Products and Purpose

The CEO of Insurance Agents & Brokers gathered his team a couple of years ago to rethink their offerings. Concerned about losing revenue and members to industry changes, he pushed for new income ideas.

Many associations brainstorm but often without a clear plan, risking wasted resources. Associations need to review their offerings regularly, considering what members need and what makes financial sense. By aligning plans with growth goals and member feedback, they can create new ideas that not only make money but also keep members engaged and support industry growth.

A New Look for Non-Dues Revenue

During the pandemic, associations became bolder, embracing entrepreneurship. For instance, the Advanced Practitioner Society for Hematology and Oncology created the APSHO Seal of Acceptance program, leveraging members’ unique skills to generate revenue while benefiting the association’s status and bottom line.

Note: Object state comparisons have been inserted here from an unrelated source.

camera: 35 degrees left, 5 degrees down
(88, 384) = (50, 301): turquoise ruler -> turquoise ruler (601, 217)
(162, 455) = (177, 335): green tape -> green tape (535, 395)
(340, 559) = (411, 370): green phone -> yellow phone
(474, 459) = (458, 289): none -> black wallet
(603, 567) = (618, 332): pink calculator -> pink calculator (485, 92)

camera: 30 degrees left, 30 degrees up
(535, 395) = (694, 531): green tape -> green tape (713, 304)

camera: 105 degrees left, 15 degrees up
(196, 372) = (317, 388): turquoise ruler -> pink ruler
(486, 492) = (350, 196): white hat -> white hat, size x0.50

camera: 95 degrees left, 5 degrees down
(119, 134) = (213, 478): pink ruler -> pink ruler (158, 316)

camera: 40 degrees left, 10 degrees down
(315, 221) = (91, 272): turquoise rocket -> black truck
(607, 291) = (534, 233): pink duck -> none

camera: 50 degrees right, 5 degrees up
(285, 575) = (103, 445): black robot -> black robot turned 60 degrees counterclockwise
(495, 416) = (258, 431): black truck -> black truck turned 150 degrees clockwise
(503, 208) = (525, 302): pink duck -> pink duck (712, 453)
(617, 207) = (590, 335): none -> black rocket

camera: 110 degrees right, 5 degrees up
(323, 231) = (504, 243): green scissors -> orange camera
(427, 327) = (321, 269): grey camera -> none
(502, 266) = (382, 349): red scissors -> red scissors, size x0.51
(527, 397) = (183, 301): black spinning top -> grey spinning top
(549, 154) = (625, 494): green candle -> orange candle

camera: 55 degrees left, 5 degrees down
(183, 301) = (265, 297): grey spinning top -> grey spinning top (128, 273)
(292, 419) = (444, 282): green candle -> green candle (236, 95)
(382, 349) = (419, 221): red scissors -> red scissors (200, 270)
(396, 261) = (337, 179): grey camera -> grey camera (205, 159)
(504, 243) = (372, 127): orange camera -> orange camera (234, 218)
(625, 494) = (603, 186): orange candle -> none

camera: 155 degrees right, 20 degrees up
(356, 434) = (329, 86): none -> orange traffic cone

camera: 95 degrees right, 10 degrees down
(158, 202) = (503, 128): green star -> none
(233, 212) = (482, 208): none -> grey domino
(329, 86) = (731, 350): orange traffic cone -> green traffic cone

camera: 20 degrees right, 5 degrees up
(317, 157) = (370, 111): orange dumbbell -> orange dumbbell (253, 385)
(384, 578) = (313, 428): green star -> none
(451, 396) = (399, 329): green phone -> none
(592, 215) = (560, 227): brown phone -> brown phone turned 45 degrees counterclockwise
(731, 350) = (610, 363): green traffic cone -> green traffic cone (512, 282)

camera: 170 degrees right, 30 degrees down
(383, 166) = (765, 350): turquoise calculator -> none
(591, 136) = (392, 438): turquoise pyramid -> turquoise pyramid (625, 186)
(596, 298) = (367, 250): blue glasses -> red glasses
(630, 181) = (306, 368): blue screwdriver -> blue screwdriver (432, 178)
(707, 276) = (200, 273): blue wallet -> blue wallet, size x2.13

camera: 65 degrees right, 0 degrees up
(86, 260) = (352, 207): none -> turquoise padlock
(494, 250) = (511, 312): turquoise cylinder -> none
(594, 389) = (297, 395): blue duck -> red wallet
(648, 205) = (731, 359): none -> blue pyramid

This shift towards entrepreneurial thinking has led associations to explore new revenue streams, such as endorsement programs and market research opportunities, attracting corporate partners eager to access niche membership insights and diversity, equity, and inclusion initiatives.

What Is Personalization?

Personalized marketing offers big advantages, from cutting costs to boosting revenues and loyalty. Yet, getting it right is tricky, as customers increasingly expect tailored experiences. To excel, organizations need to invest in data, build agile teams, and prioritize customer privacy.

For example, Sephora’s success demonstrates the power of personalization, focusing on loyal customers and offering perks like early access to products. Their approach has paid off, with loyal members driving most transactions. In today’s market, personalized experiences are key to staying competitive and meeting customer expectations.

To deliver value while maintaining trust, consider infusing empathy into customer analytics and communications, focusing on customer attitudes and overall journey satisfaction. Listen closely for feedback on customer acceptance through continuous testing and learning, analyzing both upstream and downstream engagement metrics, and leveraging qualitative listening tools like feedback panels and ethnographic research.